Evolve, as do some other groups, wants to close a provision of the law that deals with how commercial properties are taxed.

Under the law, an assessment is triggered only if a single entity owns more than 50 percent of the property – a loophole that many corporations easily circumvent, robbing the state of billions of dollars in tax revenue.

Over the years, politicians including former state Sen. Quentin Kopp, an independent from San Francisco, and Assemblyman Tom Ammiano, D-San Francisco, have tried to close this loophole. Ammiano intends to try again.

Today, the atmosphere may be more receptive. The presidential campaign brought a more intense focus on wealth inequities in the United States, education funding continues to drop in California, and the state’s voters are seemingly open to tinkering with the tax structure after approving Proposition 30 in November, which raised taxes.

“I don’t think the public is ready to go crazy on this, but they’re ready to listen to arguments that they wouldn’t have a few years ago,” said Mike Herald, a legislative advocate for the Western Center on Law and Poverty, which advocates for the state’s poorest residents.

“And if anything is going to happen, it is going to have to come from the public,” Herald said. “The Legislature and the governor are not going to be in front on this. They’re going to wait and see where the public is going.”

In addition to Ammiano’s move on commercial property, state Sen.

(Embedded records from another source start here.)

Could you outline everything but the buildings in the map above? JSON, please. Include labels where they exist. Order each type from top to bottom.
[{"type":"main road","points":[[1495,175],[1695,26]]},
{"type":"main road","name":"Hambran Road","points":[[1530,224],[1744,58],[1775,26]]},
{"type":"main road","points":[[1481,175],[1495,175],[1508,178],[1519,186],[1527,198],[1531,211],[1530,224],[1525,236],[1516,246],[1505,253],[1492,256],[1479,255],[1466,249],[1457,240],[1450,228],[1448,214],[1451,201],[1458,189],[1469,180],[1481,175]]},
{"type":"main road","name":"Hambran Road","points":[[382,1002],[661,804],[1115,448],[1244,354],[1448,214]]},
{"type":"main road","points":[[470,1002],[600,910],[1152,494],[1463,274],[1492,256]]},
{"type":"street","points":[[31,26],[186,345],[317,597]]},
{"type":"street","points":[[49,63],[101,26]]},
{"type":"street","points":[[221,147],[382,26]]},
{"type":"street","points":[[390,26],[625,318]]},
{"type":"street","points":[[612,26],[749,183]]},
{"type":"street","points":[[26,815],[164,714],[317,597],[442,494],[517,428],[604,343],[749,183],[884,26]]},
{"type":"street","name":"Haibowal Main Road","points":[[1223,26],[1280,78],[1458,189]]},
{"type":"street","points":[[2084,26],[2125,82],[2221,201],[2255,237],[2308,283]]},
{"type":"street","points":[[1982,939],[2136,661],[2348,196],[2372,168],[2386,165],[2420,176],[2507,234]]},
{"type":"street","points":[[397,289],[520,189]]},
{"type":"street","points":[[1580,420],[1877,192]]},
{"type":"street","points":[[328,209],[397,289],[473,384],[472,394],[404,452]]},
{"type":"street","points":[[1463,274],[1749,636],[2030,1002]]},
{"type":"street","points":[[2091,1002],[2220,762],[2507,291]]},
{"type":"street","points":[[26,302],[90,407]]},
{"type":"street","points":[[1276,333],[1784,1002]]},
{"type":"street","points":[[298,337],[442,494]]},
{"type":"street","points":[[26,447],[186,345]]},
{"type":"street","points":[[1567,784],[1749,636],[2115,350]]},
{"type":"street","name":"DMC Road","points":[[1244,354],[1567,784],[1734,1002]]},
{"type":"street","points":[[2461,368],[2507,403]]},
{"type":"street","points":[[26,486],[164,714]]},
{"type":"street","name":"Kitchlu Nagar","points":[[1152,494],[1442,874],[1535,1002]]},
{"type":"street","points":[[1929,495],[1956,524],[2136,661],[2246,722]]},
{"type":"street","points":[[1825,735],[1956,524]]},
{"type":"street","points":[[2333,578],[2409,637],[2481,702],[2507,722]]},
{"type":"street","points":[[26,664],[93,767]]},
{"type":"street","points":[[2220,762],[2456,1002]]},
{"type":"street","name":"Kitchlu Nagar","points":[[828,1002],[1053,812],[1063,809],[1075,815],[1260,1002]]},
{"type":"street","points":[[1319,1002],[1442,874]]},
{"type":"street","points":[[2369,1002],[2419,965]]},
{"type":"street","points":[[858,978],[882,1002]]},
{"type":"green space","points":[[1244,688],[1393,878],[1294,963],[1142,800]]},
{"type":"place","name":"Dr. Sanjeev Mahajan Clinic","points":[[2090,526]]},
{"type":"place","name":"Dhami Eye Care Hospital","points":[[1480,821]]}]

Mark Leno, D-San Francisco, introduced a bill that would lower the majority required in local elections to raise parcel taxes to fund schools from two-thirds to 55 percent.

That measure would have to pass both chambers by a two-thirds majority and be signed by Gov. Jerry Brown before it could be put before voters on a statewide ballot in the fall of 2014.

That will give organizations like Bleicher’s some time to rally supporters in areas of the state less liberal than Oakland. Evolve organizers believe they’re there.